But the record can be deceiving for the defending Class 2A champions.
The early portion of the schedule has presented major battles against larger schools, including a showdown last weekend against Provine in the 10th Annual Joe Horne Christmas Classic in Columbus.
Despite 26 points from Ravern Johnson, Coahoma County fell to Provine, the defending Class 5A runner-ups, by just four points. And losing close games is something that has haunted Johnson and Coahoma County this season.
"We've had a lot of close games that we lost, games that should have not been close at all," said Johnson, who has totaled 47 points in his last two games. "We just have to learn how to finish games. That's all. That's our main problem right now, finishing games strong.
"First thing about this team is that we have to come out strong and play defense. The whole key to our game is playing good defense and good defense for four quarters."
But the upbeat Johnson sees a major silver lining to his team' somewhat slow start this year. It reminds Johnson of last year's team that struggled at the start but closed with a flurry, capturing the Class 2A crown last March.
"Last year, we started out a lot like this," said Johnson after a 67-63 loss to Provine in the Christmas Classic in Columbus. "We lost some games in the middle of the schedule but then we started learning from all our losses. So we have to pick it up like we did last year and learn from these close losses."

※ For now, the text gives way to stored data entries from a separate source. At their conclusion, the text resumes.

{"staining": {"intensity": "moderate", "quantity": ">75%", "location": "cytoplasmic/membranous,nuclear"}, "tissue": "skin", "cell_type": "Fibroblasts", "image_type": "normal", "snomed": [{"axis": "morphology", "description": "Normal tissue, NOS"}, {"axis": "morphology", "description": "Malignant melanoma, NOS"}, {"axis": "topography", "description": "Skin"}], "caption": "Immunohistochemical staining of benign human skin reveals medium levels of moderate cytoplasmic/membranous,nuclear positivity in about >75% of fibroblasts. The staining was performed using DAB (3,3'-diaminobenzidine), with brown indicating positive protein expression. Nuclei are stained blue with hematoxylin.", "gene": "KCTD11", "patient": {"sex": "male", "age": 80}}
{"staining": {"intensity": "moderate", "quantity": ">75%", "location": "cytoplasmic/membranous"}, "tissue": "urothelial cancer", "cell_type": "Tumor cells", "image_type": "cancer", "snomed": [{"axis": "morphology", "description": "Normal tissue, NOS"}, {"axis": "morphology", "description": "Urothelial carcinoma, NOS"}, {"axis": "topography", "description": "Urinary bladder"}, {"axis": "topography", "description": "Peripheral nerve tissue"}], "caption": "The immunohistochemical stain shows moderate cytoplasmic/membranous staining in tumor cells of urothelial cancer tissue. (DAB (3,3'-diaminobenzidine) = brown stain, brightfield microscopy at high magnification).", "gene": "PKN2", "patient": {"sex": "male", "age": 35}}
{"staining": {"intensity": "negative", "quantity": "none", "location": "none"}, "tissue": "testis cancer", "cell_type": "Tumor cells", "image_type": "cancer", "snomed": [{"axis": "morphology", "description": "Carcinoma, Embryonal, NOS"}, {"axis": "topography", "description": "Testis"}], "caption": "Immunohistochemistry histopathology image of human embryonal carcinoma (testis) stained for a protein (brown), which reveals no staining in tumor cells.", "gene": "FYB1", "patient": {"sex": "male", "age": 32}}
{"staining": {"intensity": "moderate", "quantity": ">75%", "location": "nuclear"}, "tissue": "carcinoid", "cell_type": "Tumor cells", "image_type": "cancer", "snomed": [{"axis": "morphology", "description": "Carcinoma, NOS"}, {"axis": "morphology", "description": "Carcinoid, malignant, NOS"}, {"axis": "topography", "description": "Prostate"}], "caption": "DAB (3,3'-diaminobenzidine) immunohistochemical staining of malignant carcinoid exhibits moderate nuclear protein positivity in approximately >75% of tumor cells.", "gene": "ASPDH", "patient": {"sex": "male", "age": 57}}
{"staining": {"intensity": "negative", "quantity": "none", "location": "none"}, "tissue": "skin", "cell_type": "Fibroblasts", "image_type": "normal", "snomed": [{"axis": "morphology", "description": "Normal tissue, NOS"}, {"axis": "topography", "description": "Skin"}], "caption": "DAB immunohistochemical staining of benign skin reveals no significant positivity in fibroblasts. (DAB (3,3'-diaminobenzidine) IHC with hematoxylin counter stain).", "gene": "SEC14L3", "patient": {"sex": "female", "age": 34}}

Against Provine and other foes this year, Johnson has been the main focus of defenses. Provine trailed Johnson with two and sometimes three guys, using physical play and a hands-on approach in attempts to slow Johnson down. If the game had been called tight, Johnson probably would have shot anywhere from 15 to 20 free throws instead of just getting 10 attempts at the charity stripe.
While the pressure on Johnson has intensified on the court, there's no recruiting pressure off the court this season.
Johnson signed with Mississippi State during the early signing period back in November.
Now the only college coaches Johnson sees in the stand is his future coaches at Mississippi State.
"Last year I was getting so many calls and talking to so many people after games," said Johnson. "But it's not like that this year, thank goodness. I am glad to see the State coaches when they watch our games and that's just like a regular thing and I feel comfortable with that. It makes me feel good to see them supporting me.
"I know I made a great decision, signing with Mississippi State and doing it early. I can't wait to get there. I like the way they are starting to play as a team right now. They are starting to play defense."
And he knows that will be a part of his game he will be expected to work on even harder than now once he's at Mississippi State.
"I know Coach Stansbury is going to stress good defense when I get there and he's always going to stress good defense," said Johnson. "When I join them and we play good defense, our offense will be there and we should be a great team for awhile."
Johnson's head coach at Coahoma County agrees with his star pupil on the hectic recruiting scene from a year ago.
Coahoma County Isaiah Peterson also had to deal with all the calls and visits concerning Johnson.
"This time last year it was crazy," said Peterson. "There were so many calls and letters for Ravern, everybody wanted to recruit him. But that's over this year and it's much more quiet for Ravern and our team."
Peterson also acknowledged that Johnson has been a pleasure to coach the past three years.
"He's a great kid," said Peterson. "You couldn't ask for a kid to be any nicer and a tougher competitor."
Despite Johnson's obvious talent on the basketball floor, Peterson strongly believes that Johnson hasn't reached his full potential.
A year ago, Johnson had the luxury of having a solid point guard in then senior Tan Calvin, who is currently playing at Arkansas Pine-Bluff.
Once he gets another solid point guard in the backcourt, Peterson noted that Johnson will shine even more. And Johnson is all-but-assured of that benefit with the likes of current Mississippi State point guards in Jamont Gordon and Ben Hansbrough.
"I think Ravern will be a much better ball player at the next level," said Coahoma County head coach Isaiah Peterson, whose son Ira played at Mississippi State. "In high school, we don't have the point guard that can free him up like we did last year.
"Last year, Tan Calvin (signed with Arkansas- Pine Bluff) was one of the best point guards in the state. He could penetrate it, kick it out and run the club. Ravern doesn't have that type of point guard this year."
But for now, Johnson is concentrating on a major aspect of his game.
"Trying to become a strong finisher," said Johnson.
As noted earlier, Johnson has kept up with the Bulldogs and their strong start to the 2006-07 campaign. He knows that most of the Bulldogs' lineup will still be in tact when Johnson officially enrolls in the summer of 2007.
Although Johnson is months away from playing his first college game at Humphrey Coliseum, he already has a message for the Bulldog basketball fans.
"When I come there, I will make the fans happy at Mississippi State," said Johnson.